## Instruction
Your answer should be one number: the count of lines in the records that include the word "جهانی".
===== Data supplied
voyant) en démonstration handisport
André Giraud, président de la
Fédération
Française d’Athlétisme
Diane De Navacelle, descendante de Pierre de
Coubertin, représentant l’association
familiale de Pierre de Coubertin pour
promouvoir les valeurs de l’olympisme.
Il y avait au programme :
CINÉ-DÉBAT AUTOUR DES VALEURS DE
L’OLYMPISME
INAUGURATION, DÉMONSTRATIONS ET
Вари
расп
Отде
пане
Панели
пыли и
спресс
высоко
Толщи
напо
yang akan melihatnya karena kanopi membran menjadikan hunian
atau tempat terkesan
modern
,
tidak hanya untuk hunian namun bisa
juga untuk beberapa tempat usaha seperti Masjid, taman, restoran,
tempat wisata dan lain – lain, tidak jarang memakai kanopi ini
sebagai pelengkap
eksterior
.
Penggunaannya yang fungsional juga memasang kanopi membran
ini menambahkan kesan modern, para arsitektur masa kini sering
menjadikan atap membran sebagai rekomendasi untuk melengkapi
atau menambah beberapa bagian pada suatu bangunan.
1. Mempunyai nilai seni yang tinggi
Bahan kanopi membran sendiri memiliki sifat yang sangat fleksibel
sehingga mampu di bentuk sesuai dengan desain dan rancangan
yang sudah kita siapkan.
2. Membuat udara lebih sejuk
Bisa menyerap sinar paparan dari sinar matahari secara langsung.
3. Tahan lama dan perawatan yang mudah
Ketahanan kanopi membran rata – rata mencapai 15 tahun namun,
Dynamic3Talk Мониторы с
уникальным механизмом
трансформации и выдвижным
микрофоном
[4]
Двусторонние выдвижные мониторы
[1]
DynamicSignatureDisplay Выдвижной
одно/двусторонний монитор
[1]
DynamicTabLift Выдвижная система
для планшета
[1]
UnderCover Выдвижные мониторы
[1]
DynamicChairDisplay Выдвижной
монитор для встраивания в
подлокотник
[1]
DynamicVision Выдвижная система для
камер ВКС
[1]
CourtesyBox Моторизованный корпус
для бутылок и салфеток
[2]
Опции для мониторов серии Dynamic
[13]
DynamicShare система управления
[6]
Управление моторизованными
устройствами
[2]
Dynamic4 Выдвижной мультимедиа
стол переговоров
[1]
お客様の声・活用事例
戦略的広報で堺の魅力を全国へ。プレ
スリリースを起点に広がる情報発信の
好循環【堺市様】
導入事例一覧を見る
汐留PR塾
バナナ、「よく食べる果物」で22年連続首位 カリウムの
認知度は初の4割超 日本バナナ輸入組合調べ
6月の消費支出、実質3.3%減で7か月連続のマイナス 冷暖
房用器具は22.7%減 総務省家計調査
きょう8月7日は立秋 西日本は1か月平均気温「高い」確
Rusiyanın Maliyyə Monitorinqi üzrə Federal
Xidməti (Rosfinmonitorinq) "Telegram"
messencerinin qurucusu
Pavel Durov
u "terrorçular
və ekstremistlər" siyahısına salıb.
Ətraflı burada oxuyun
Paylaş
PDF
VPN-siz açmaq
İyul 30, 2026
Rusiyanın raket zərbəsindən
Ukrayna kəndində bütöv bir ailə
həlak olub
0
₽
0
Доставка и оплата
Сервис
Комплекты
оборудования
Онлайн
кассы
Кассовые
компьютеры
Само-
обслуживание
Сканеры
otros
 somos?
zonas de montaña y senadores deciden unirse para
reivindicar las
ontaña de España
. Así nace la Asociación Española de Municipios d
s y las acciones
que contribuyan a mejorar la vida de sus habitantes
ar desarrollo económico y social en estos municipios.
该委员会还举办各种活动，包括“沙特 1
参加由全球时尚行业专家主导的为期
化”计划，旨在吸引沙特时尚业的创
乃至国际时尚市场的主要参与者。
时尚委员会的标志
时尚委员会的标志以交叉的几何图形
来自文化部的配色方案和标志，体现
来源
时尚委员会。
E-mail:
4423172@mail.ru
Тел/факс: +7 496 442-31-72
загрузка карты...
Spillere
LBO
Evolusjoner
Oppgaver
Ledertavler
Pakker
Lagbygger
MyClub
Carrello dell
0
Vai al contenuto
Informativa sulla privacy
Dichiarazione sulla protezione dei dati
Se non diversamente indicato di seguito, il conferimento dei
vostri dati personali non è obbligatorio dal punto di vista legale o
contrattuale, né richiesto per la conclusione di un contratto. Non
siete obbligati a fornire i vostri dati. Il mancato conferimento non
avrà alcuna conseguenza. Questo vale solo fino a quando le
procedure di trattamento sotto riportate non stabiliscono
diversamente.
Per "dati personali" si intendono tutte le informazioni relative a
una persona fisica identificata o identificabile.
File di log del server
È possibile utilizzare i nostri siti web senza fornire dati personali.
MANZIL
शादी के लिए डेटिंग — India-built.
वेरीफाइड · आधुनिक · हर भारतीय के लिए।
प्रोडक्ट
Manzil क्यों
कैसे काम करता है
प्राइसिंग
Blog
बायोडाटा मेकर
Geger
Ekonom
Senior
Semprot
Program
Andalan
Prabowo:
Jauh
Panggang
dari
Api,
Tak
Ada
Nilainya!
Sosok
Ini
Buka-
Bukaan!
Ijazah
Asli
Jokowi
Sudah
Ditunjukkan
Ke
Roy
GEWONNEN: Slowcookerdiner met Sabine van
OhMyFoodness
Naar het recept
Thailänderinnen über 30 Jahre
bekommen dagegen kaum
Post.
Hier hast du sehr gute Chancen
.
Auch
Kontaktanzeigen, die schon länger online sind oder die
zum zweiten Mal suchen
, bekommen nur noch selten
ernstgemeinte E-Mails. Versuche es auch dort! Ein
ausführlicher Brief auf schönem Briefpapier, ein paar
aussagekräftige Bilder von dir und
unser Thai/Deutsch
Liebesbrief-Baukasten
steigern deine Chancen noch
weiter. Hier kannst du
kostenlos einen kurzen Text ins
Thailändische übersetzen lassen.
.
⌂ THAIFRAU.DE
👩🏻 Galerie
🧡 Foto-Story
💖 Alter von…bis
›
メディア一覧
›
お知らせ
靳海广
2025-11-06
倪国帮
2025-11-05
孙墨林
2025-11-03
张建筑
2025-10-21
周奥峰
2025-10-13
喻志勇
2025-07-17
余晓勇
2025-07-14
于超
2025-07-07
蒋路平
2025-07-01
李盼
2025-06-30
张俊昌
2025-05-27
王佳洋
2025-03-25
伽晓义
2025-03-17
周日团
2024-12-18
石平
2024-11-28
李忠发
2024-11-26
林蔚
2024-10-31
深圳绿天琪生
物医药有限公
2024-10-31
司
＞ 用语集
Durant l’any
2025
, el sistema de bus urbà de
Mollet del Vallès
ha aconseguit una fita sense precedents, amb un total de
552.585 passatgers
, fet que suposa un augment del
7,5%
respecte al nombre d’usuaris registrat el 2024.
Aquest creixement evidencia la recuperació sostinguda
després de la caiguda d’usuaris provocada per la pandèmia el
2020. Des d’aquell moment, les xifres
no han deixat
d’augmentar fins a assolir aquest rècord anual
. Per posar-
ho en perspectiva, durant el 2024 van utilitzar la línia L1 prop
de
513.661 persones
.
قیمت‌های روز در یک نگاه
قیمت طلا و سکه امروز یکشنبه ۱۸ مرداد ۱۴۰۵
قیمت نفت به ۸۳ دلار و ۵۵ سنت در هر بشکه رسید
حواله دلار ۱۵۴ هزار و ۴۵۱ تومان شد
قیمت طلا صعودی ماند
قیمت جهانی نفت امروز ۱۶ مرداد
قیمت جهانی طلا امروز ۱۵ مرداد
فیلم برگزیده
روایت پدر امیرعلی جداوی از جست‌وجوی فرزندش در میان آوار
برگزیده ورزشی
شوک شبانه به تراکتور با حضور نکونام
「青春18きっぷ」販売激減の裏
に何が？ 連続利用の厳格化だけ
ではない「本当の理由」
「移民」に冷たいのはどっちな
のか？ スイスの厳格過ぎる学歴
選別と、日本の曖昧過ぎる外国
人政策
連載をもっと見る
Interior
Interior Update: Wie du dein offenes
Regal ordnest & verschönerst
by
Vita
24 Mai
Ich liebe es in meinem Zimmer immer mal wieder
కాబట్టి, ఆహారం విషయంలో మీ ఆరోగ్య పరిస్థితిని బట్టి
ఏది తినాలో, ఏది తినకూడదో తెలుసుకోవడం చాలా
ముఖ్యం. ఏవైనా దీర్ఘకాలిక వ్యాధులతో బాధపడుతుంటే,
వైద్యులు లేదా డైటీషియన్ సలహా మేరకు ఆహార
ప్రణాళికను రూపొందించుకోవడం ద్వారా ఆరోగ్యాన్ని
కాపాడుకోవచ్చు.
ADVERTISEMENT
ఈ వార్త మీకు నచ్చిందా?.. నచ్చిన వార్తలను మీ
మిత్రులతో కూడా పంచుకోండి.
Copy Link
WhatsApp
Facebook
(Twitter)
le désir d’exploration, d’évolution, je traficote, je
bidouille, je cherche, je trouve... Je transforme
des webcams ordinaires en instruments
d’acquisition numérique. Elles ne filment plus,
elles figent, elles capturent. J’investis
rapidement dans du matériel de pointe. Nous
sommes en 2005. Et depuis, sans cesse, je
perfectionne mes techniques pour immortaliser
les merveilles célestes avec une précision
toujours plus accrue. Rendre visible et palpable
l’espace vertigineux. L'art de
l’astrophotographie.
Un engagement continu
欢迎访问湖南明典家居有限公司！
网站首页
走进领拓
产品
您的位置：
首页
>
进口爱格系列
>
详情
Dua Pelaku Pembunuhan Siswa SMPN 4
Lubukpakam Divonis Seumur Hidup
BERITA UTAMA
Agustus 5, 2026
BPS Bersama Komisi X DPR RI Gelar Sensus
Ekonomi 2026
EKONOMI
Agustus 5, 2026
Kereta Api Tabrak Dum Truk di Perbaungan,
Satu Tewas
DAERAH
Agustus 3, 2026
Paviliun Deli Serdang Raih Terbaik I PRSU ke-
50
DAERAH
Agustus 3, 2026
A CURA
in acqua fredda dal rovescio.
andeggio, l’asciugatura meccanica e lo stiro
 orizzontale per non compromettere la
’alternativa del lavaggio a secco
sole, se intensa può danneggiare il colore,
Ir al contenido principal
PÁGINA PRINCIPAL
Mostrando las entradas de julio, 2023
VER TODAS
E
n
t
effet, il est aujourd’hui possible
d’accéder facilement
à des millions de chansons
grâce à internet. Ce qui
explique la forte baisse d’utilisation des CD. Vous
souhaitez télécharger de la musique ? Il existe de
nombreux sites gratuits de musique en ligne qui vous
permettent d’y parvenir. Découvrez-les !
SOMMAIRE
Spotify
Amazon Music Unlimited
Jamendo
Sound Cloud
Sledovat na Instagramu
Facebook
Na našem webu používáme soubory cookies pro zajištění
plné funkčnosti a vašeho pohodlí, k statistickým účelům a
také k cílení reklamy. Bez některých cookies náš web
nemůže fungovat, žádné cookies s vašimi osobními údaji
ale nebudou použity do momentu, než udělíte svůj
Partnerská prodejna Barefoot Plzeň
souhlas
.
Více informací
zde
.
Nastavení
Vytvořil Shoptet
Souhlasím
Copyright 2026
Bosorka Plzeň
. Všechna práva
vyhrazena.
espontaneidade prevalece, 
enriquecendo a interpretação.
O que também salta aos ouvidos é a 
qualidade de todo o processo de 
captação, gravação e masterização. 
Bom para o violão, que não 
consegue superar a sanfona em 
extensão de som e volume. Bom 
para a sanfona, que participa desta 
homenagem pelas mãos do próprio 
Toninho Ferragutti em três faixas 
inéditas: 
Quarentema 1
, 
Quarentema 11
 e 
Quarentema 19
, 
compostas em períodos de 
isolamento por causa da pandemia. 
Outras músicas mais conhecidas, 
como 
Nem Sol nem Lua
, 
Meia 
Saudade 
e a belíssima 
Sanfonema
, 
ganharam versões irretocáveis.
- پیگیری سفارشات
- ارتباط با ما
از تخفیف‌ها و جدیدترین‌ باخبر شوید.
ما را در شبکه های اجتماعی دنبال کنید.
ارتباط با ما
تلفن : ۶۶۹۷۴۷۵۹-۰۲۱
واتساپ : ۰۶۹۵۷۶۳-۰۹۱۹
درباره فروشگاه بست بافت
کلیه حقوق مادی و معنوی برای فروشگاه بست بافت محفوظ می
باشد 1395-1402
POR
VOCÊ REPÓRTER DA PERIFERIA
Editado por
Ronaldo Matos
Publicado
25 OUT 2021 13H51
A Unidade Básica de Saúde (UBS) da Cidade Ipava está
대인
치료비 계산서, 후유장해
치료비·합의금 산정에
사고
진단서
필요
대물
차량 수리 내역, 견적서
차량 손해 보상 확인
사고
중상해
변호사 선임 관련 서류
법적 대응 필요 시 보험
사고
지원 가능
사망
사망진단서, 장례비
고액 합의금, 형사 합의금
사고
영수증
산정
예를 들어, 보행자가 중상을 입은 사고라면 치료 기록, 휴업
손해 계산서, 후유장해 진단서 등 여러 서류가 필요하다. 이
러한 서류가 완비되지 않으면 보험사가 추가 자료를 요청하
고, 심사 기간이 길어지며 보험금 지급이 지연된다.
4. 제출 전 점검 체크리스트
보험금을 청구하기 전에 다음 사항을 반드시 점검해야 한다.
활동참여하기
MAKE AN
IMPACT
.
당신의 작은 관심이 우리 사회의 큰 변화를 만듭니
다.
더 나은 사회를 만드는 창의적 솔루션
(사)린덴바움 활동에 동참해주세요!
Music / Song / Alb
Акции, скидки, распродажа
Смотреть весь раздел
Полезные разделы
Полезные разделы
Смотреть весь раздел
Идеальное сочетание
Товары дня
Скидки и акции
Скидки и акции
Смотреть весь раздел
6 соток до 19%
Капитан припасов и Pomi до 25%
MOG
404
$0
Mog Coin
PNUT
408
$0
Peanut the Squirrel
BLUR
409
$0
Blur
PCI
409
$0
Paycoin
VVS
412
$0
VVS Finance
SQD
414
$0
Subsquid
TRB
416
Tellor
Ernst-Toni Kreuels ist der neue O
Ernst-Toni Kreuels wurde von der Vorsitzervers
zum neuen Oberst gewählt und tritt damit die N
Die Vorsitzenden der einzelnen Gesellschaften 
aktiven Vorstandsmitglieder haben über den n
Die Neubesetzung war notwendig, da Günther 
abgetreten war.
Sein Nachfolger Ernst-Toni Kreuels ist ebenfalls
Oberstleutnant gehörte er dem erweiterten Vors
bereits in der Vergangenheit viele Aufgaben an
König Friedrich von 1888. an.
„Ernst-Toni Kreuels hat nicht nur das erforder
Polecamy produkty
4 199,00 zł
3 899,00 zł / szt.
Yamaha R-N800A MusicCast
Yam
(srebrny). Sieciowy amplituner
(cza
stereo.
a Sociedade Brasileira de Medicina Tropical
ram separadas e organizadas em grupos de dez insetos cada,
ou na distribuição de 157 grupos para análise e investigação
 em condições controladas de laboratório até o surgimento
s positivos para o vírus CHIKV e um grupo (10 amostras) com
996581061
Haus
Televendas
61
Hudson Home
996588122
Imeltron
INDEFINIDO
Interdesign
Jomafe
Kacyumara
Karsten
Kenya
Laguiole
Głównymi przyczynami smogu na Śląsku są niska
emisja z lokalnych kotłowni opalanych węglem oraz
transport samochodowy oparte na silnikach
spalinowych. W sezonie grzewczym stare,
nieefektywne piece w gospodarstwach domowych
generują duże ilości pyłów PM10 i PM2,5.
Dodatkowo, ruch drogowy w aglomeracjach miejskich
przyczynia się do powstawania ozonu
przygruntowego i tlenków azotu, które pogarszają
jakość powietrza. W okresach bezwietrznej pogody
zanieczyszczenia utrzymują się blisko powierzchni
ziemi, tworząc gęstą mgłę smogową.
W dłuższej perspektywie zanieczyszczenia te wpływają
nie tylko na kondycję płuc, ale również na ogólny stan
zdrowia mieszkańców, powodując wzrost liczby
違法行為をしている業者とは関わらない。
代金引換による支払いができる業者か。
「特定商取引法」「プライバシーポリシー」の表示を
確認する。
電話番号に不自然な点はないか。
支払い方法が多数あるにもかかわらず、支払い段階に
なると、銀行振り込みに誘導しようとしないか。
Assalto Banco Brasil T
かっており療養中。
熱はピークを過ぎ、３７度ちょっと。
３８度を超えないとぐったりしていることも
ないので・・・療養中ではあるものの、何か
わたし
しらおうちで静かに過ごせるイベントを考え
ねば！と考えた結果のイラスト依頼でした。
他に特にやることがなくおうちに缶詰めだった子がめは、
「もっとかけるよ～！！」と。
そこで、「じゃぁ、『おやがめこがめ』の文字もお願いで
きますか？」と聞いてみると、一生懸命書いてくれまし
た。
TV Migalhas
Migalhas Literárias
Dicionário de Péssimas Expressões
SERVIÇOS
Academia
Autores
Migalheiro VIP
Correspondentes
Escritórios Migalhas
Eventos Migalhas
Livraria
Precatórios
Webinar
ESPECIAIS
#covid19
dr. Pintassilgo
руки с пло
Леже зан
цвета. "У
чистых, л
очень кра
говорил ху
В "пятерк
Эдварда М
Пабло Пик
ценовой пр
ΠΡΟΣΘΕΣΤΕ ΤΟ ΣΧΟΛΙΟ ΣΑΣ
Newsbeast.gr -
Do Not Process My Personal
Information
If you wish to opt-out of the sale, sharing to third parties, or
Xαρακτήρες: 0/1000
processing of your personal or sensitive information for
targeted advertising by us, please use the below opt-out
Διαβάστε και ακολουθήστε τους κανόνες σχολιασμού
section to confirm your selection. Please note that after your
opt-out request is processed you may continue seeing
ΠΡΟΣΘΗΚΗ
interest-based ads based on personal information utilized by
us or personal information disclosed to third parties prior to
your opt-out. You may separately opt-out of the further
==========
## Response below
2